Everything from the line that contains "List each element's" through the last line below should be transcribed exactly, except the pictures.
[Start of section]
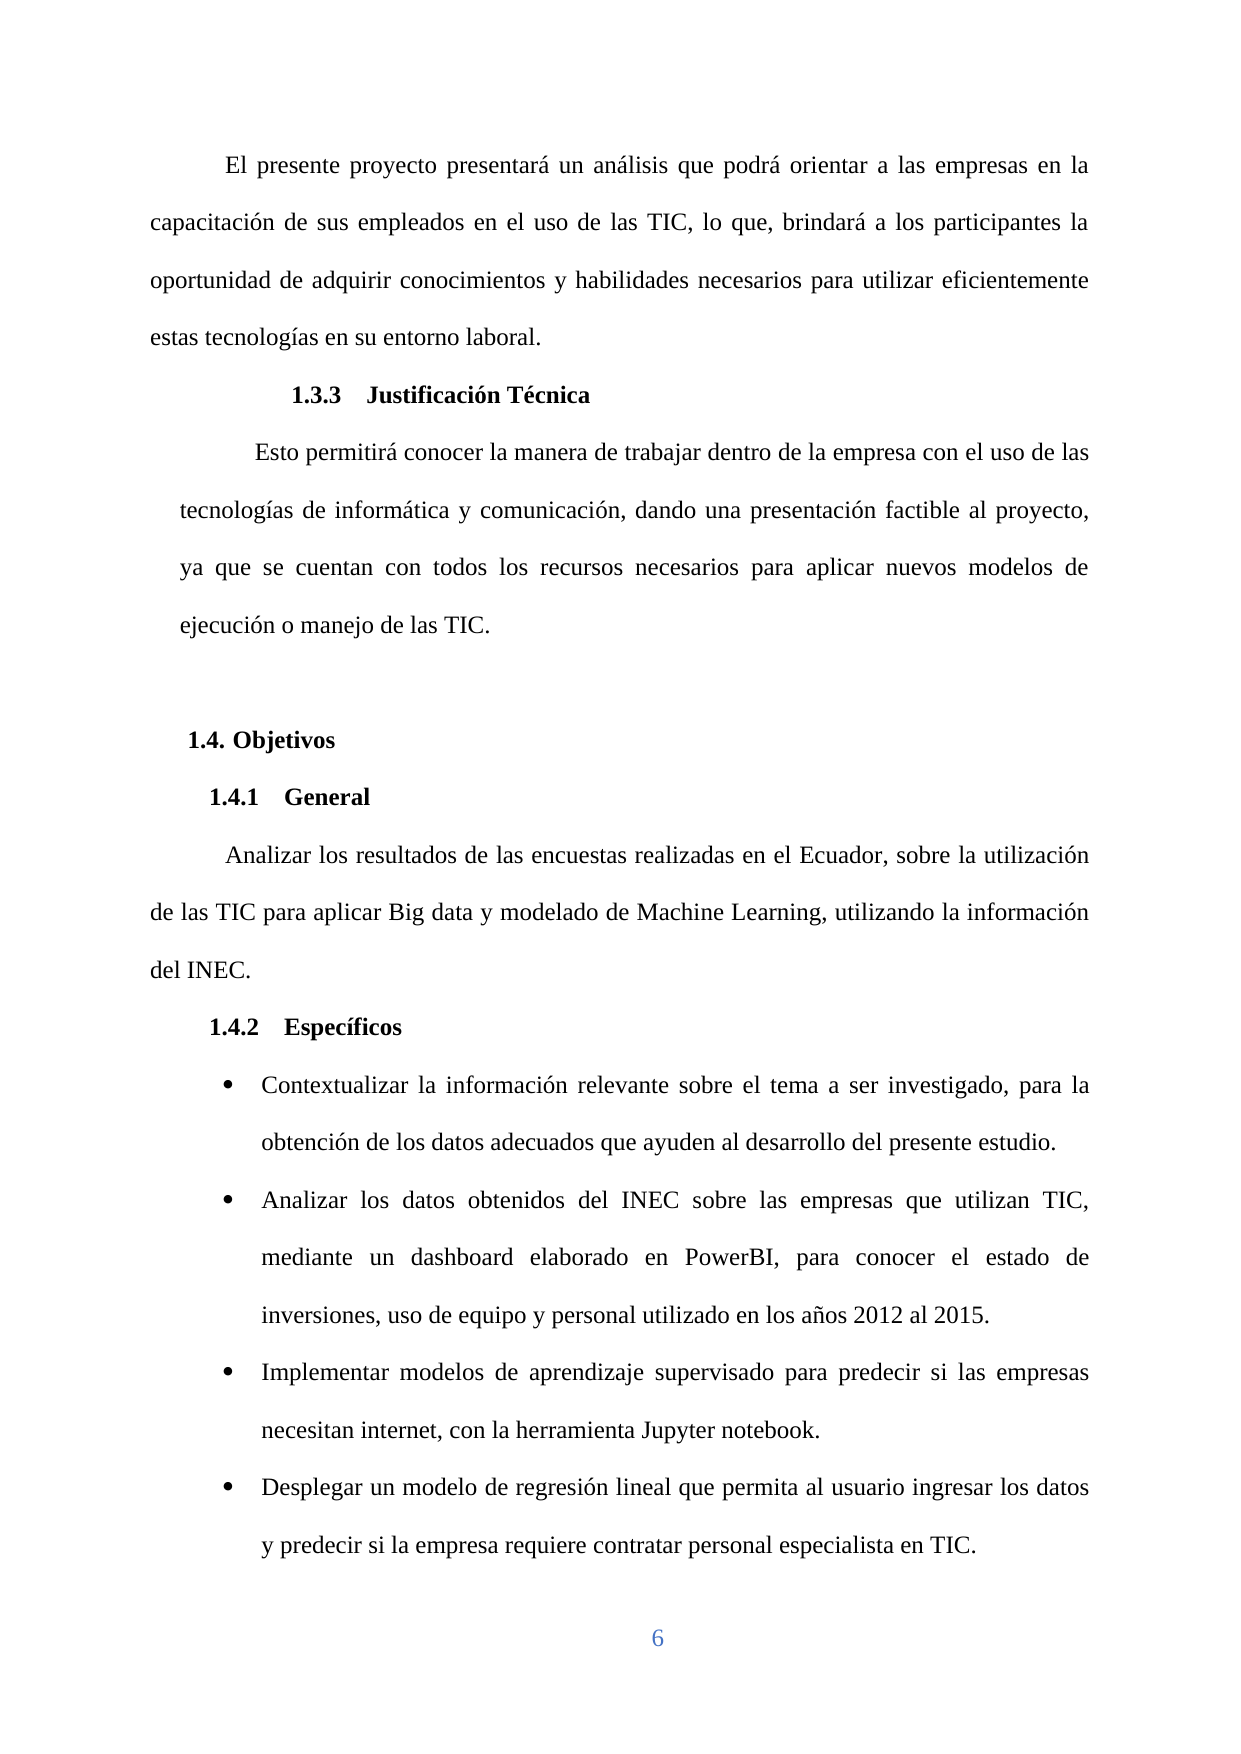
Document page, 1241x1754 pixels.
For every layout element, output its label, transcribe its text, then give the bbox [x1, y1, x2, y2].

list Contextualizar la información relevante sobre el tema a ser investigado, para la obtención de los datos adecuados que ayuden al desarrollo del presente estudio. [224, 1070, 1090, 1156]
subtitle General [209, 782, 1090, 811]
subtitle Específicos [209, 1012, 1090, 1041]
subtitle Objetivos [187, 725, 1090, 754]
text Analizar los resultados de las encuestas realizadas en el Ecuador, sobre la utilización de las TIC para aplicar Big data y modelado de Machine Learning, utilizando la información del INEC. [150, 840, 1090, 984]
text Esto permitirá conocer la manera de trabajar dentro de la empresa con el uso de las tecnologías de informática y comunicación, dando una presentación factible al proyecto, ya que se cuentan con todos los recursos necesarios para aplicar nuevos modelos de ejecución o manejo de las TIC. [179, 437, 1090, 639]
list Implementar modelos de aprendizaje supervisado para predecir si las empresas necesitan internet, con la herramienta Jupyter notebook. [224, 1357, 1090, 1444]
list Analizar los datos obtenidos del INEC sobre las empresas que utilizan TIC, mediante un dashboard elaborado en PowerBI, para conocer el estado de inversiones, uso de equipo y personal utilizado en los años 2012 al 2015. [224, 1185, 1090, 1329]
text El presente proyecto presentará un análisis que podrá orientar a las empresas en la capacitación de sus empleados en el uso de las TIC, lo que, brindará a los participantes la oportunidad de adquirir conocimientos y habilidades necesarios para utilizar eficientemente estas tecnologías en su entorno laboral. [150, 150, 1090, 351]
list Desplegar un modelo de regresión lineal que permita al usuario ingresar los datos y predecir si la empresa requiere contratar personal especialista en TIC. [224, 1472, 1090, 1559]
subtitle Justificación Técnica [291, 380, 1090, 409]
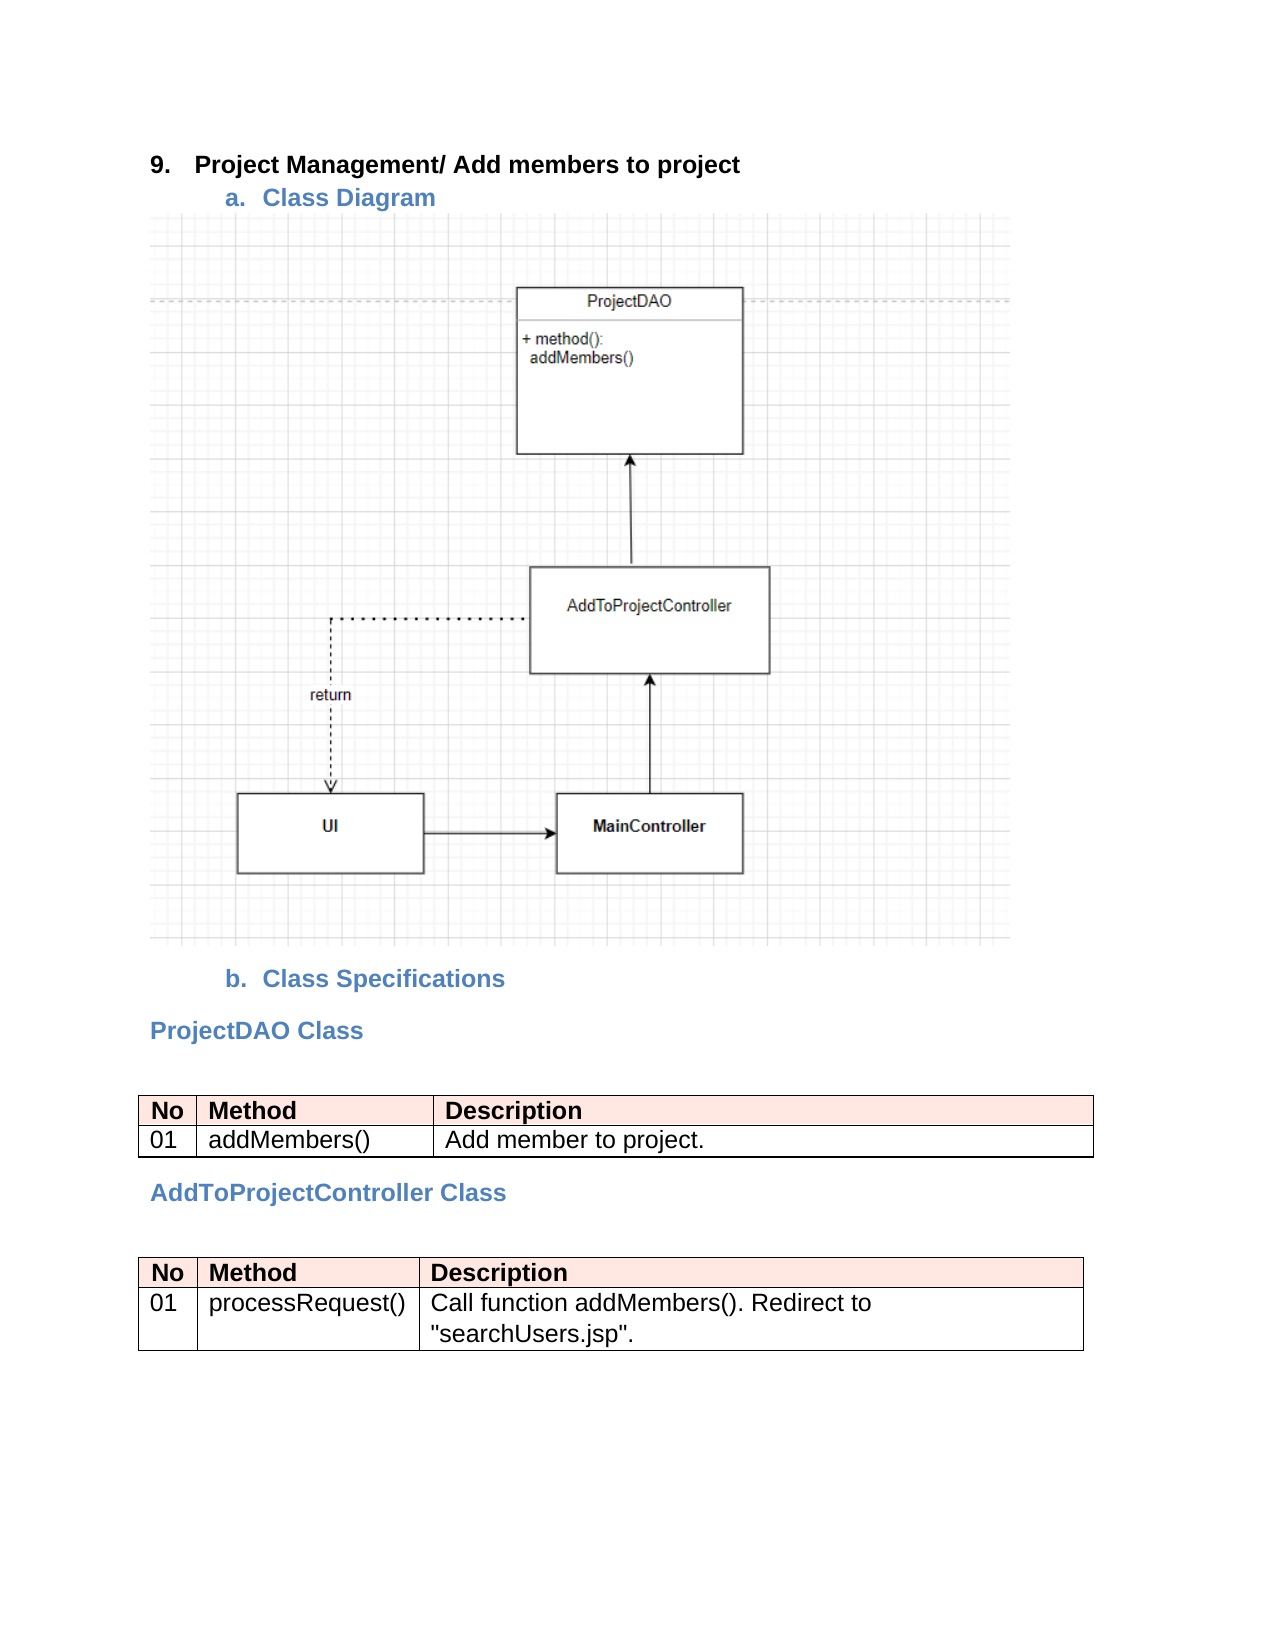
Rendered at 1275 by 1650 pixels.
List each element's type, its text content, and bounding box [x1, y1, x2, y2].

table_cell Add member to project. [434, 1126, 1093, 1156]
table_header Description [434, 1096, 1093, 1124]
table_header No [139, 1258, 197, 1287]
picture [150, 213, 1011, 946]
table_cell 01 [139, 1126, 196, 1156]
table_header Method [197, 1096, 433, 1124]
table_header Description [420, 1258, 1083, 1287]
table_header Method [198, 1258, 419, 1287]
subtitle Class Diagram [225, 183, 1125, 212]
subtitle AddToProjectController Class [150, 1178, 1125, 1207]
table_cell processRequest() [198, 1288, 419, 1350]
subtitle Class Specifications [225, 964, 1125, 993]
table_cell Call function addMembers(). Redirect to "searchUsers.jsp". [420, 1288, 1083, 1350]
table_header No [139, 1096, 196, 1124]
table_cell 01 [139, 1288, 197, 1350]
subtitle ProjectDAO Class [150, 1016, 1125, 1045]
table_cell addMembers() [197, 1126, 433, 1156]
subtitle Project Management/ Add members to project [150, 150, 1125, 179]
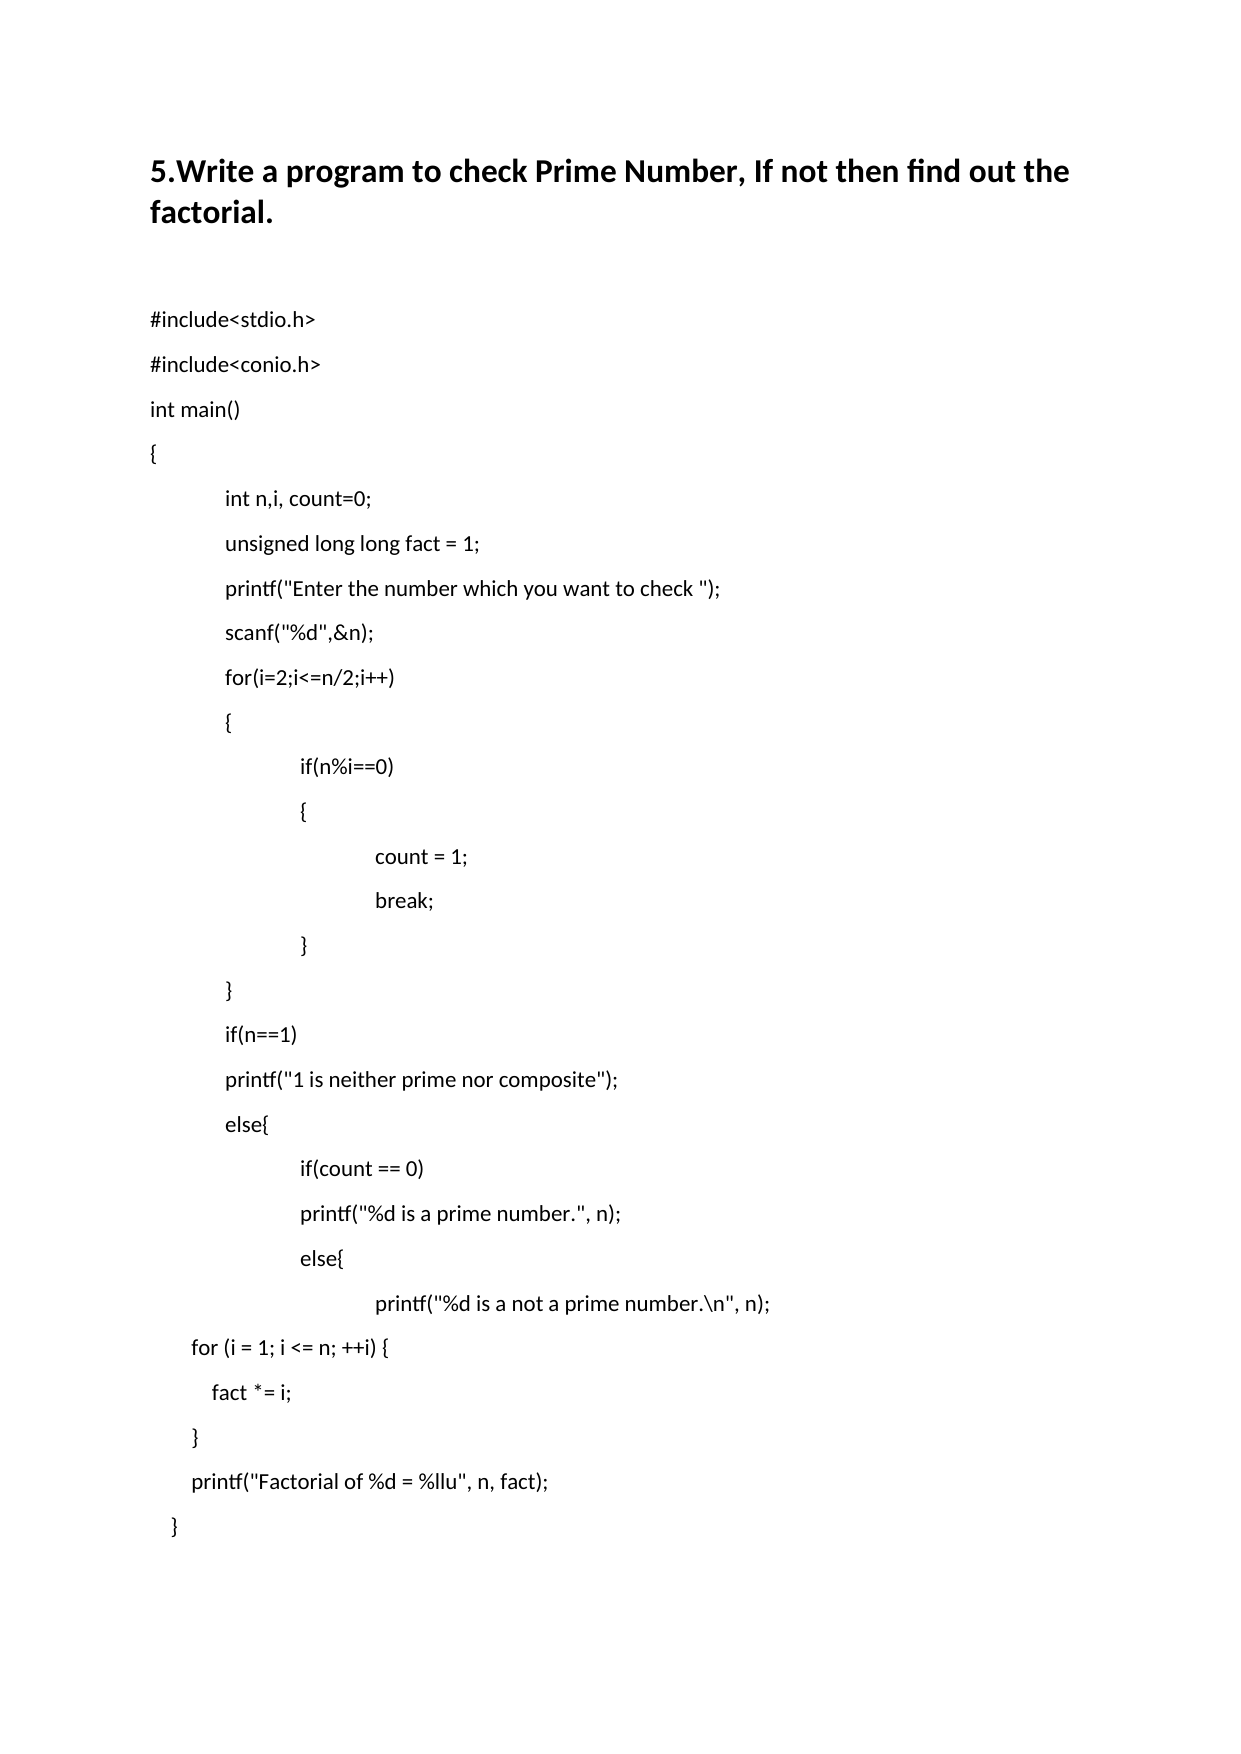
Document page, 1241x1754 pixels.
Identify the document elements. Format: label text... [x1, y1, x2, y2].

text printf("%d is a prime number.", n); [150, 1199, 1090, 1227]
[End of section]
• _Response box_
List each element's type, its text content, and bounding box [x1, y1, x2, y2].

table_cell Add member to project. [434, 1126, 1093, 1156]
table_header Description [434, 1096, 1093, 1124]
table_header No [139, 1258, 197, 1287]
picture [150, 213, 1011, 946]
table_cell 01 [139, 1126, 196, 1156]
table_header Method [197, 1096, 433, 1124]
table_header Description [420, 1258, 1083, 1287]
table_header Method [198, 1258, 419, 1287]
subtitle Class Diagram [225, 183, 1125, 212]
subtitle AddToProjectController Class [150, 1178, 1125, 1207]
table_cell processRequest() [198, 1288, 419, 1350]
subtitle Class Specifications [225, 964, 1125, 993]
table_cell Call function addMembers(). Redirect to "searchUsers.jsp". [420, 1288, 1083, 1350]
table_header No [139, 1096, 196, 1124]
table_cell 01 [139, 1288, 197, 1350]
subtitle ProjectDAO Class [150, 1016, 1125, 1045]
table_cell addMembers() [197, 1126, 433, 1156]
subtitle Project Management/ Add members to project [150, 150, 1125, 179]
Document page, 1241x1754 pixels.
Identify the document elements. Format: label text... [x1, y1, x2, y2].

text printf("%d is a prime number.", n); [150, 1199, 1090, 1227]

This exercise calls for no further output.